=== Study text ===
The following option is available in the STRATA statement after a slash (/):

WEIGHT=

specifies the type of strata weighting to use when computing the Freeman-Tukey and t -tests for the mean. Valid values are SAMPLESIZE, HARMONIC, and EQUAL. SAMPLESIZE requests weights proportional to the within-stratum sample sizes, and is the default method. HARMONIC sets up weights equal to the harmonic mean of the non-missing within-stratum CLASS sizes, and is similar to a Type 2 analysis in PROC GLM. EQUAL specifies equal weights, and is similar to a Type 3 analysis in PROC GLM.

TEST Statement

TEST name (variables < / options > ) ;

The TEST statement is required. It identifies statistical tests to be performed and the discrete and continuous variables to be tested . The following tests are permitted as name in the TEST statement.

CA	requests the Cochran-Armitage linear trend tests for group comparisons. The test variables should take the value 0 for a failure and 1 for a success. The PERMUTATION= option can be used to request an exact permutation test; otherwise , a Z -score approximation is used. The CONTINUITY= option can be used to specify a continuity correction for the Z -score approximation.
FISHER	requests Fisher exact tests for comparing two treatment groups. The test variables should take the value 0 for a failure and 1 for a success.
FT	requests Z -score CA tests based upon the Freeman-Tukey double arcsine transformation of the frequencies. The test variables should take the value 0 for a failure and 1 for a success.
MEAN	requests the t -test for the mean. The test variables can take on any numeric values.
PETO	requests the Peto mortality-prevalence test. The test variables should take the value 0 for a nonoccurrence, 1 for an incidental occurrence, and 2 for a fatal occurrence. The TIME= option should be used with the PETO test to specify a variable giving the age at death. The CONTINUITY= option can be used to specify a continuity correction for the test.

If the value of a TEST variable is invalid, the observation is not used in the analysis. You can specify two tests only if one of them is MEAN. For example, the following statement is valid

  test ca(d1-d2) mean(c1-c2);

but the statement

  test ca(d1-d2) ft(d1-d2);

is invalid.

=== Entries supplied ===
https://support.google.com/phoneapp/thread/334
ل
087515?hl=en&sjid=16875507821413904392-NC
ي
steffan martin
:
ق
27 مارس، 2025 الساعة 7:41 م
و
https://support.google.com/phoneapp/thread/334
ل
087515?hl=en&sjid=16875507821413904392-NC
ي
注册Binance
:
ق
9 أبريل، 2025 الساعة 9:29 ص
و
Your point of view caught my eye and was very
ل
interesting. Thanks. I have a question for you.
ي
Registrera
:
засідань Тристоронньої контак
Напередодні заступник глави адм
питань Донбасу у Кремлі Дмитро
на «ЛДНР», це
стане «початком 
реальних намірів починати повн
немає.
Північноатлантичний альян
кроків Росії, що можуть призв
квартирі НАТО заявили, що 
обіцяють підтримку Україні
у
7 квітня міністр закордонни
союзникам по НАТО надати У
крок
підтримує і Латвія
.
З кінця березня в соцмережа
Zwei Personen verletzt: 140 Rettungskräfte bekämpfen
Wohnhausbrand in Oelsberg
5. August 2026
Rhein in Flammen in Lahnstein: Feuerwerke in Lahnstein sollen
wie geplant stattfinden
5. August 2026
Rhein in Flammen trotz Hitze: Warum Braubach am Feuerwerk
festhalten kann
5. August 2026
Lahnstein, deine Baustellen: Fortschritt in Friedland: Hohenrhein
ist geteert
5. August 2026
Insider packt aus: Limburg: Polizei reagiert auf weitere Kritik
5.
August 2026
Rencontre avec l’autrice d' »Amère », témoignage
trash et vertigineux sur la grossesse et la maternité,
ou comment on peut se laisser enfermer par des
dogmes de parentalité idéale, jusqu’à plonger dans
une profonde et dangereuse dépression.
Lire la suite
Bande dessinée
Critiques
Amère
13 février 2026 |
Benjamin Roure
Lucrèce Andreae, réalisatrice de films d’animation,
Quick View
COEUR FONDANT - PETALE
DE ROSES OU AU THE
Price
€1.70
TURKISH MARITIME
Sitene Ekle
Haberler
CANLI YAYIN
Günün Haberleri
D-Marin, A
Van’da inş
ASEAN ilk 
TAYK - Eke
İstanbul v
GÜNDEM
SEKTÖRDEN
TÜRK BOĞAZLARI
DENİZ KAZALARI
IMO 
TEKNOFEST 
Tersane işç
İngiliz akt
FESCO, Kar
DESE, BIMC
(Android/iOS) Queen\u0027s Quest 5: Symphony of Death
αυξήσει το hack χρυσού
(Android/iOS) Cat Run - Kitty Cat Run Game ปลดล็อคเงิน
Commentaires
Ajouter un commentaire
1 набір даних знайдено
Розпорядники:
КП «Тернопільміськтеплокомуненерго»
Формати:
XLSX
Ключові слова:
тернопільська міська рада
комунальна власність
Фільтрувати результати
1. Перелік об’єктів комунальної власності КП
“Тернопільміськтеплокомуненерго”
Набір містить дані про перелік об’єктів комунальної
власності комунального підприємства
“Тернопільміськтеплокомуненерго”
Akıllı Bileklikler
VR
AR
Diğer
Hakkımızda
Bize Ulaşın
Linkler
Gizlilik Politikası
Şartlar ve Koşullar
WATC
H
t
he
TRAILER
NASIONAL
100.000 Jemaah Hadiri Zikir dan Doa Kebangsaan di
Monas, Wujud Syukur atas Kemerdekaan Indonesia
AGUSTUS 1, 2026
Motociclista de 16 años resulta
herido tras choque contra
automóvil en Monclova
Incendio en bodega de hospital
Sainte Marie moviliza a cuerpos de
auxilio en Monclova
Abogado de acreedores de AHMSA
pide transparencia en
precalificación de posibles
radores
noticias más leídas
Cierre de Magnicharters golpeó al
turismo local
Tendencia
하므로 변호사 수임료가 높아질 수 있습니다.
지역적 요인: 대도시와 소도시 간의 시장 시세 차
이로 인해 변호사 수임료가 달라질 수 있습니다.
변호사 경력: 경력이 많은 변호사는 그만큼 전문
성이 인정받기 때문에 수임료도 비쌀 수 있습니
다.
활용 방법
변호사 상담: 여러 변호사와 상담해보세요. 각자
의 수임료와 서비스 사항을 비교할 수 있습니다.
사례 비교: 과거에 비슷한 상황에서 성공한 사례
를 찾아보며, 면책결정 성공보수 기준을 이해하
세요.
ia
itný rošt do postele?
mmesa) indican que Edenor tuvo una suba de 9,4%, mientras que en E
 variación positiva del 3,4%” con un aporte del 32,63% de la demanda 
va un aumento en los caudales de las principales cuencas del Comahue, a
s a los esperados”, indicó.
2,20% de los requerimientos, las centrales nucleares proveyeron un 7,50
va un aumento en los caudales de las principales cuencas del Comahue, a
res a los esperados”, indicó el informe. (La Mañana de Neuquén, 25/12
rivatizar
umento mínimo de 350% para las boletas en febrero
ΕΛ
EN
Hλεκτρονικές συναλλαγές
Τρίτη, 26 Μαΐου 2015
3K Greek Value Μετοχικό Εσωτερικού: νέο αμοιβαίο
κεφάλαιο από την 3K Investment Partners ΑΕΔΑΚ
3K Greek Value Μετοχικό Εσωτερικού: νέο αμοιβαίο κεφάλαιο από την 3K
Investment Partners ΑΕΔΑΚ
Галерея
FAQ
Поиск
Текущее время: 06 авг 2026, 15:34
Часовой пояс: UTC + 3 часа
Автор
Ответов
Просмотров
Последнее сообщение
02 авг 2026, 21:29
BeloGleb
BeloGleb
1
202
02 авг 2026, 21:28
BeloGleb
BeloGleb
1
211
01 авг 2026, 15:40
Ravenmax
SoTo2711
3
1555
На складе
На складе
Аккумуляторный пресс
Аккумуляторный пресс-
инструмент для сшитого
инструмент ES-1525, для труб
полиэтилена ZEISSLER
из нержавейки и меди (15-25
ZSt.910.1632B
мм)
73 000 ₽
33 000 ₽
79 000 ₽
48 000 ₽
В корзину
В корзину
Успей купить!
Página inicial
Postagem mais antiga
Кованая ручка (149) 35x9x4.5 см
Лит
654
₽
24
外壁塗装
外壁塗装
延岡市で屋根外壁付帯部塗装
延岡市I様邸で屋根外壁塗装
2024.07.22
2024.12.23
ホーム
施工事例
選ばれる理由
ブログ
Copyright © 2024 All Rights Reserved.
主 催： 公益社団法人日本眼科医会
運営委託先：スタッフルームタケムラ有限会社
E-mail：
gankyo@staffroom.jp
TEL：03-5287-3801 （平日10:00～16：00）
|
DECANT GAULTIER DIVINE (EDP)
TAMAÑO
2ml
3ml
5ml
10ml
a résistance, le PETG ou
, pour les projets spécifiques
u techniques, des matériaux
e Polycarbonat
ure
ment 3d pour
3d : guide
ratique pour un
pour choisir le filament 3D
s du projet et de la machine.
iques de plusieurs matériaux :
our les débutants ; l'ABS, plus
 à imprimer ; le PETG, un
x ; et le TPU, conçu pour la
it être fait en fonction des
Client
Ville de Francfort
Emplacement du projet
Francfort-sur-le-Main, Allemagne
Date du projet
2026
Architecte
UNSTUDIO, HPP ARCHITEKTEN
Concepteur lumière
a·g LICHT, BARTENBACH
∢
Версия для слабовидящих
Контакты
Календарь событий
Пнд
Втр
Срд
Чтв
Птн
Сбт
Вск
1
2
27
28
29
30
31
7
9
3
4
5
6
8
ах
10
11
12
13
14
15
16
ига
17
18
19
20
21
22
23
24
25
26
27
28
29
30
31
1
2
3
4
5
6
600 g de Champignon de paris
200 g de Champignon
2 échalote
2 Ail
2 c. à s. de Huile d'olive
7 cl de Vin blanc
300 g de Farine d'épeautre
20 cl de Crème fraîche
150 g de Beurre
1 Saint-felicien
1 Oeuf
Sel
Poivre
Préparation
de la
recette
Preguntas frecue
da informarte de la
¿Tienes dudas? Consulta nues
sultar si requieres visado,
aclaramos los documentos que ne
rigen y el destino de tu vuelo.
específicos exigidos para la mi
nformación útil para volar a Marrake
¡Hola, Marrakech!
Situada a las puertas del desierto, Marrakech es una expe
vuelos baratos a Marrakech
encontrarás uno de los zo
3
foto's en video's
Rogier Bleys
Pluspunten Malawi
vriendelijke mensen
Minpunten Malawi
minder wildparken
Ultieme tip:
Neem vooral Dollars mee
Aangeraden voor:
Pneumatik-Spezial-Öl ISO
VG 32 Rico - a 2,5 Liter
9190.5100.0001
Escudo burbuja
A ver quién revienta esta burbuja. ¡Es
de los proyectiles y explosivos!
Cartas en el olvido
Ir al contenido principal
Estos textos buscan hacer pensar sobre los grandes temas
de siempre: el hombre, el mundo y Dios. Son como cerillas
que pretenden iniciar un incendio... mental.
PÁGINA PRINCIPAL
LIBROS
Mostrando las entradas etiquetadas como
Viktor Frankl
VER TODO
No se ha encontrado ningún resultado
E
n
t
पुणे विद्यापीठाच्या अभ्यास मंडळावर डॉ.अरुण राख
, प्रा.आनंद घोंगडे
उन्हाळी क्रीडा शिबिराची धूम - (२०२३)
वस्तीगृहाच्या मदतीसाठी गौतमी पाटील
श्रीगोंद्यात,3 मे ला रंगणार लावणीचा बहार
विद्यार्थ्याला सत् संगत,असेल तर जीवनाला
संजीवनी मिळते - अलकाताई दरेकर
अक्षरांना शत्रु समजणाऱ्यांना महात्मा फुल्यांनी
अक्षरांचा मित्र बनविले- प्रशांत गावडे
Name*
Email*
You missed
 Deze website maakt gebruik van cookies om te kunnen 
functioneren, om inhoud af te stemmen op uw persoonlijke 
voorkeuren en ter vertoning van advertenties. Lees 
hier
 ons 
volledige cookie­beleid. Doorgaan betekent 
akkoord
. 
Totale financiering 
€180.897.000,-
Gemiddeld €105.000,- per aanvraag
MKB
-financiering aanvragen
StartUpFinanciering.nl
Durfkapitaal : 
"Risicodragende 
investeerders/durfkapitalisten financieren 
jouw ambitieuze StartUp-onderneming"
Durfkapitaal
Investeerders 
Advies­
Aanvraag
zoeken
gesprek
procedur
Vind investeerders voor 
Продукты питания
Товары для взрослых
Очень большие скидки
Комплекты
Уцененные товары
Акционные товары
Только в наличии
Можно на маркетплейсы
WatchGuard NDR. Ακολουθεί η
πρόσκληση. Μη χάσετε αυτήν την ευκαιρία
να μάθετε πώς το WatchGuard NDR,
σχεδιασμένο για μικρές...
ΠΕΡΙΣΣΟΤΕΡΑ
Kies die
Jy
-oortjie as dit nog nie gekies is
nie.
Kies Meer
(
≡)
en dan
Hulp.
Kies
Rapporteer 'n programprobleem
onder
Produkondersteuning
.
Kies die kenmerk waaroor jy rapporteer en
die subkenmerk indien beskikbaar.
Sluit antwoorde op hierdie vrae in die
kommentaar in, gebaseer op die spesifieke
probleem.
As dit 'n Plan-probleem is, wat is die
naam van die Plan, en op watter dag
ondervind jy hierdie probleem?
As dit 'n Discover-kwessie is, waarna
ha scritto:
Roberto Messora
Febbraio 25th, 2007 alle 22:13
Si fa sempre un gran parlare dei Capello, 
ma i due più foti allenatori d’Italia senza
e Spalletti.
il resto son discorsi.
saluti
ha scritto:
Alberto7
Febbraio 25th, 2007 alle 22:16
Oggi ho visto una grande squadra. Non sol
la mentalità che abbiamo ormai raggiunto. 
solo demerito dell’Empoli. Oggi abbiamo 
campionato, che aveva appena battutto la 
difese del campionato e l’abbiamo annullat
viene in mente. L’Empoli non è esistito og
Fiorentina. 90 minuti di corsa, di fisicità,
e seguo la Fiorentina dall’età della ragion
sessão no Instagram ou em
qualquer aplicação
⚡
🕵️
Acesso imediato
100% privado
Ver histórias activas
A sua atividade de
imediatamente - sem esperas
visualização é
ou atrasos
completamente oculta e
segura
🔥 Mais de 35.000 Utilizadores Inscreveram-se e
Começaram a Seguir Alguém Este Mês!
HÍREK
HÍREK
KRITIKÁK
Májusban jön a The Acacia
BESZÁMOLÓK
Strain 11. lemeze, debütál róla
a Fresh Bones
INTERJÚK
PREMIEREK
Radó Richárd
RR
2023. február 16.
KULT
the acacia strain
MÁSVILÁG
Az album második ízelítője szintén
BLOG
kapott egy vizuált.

=== Study questions ===
1 – According to the documentation excerpt, which strata weighting method is the default?
2 – Convert the listing, from its first line through the line containing "квартирі НАТО заявили, що", into a Markdown table with the columns n and Line. Give each line its row number and leave out blank lines.
The documentation excerpt and the listing come from unrelated sources.

=== Task-by-task results ===
1 – SAMPLESIZE, which uses weights proportional to the within-stratum sample sizes.

2 –
| n | Line |
|---|---|
| 1 | https://support.google.com/phoneapp/thread/334 |
| 2 | ل |
| 3 | 087515?hl=en&sjid=16875507821413904392-NC |
| 4 | ي |
| 5 | steffan martin |
| 6 | : |
| 7 | ق |
| 8 | 27 مارس، 2025 الساعة 7:41 م |
| 9 | و |
| 10 | https://support.google.com/phoneapp/thread/334 |
| 11 | ل |
| 12 | 087515?hl=en&sjid=16875507821413904392-NC |
| 13 | ي |
| 14 | 注册Binance |
| 15 | : |
| 16 | ق |
| 17 | 9 أبريل، 2025 الساعة 9:29 ص |
| 18 | و |
| 19 | Your point of view caught my eye and was very |
| 20 | ل |
| 21 | interesting. Thanks. I have a question for you. |
| 22 | ي |
| 23 | Registrera |
| 24 | : |
| 25 | засідань Тристоронньої контак |
| 26 | Напередодні заступник глави адм |
| 27 | питань Донбасу у Кремлі Дмитро |
| 28 | на «ЛДНР», це |
| 29 | стане «початком  |
| 30 | реальних намірів починати повн |
| 31 | немає. |
| 32 | Північноатлантичний альян |
| 33 | кроків Росії, що можуть призв |
| 34 | квартирі НАТО заявили, що  |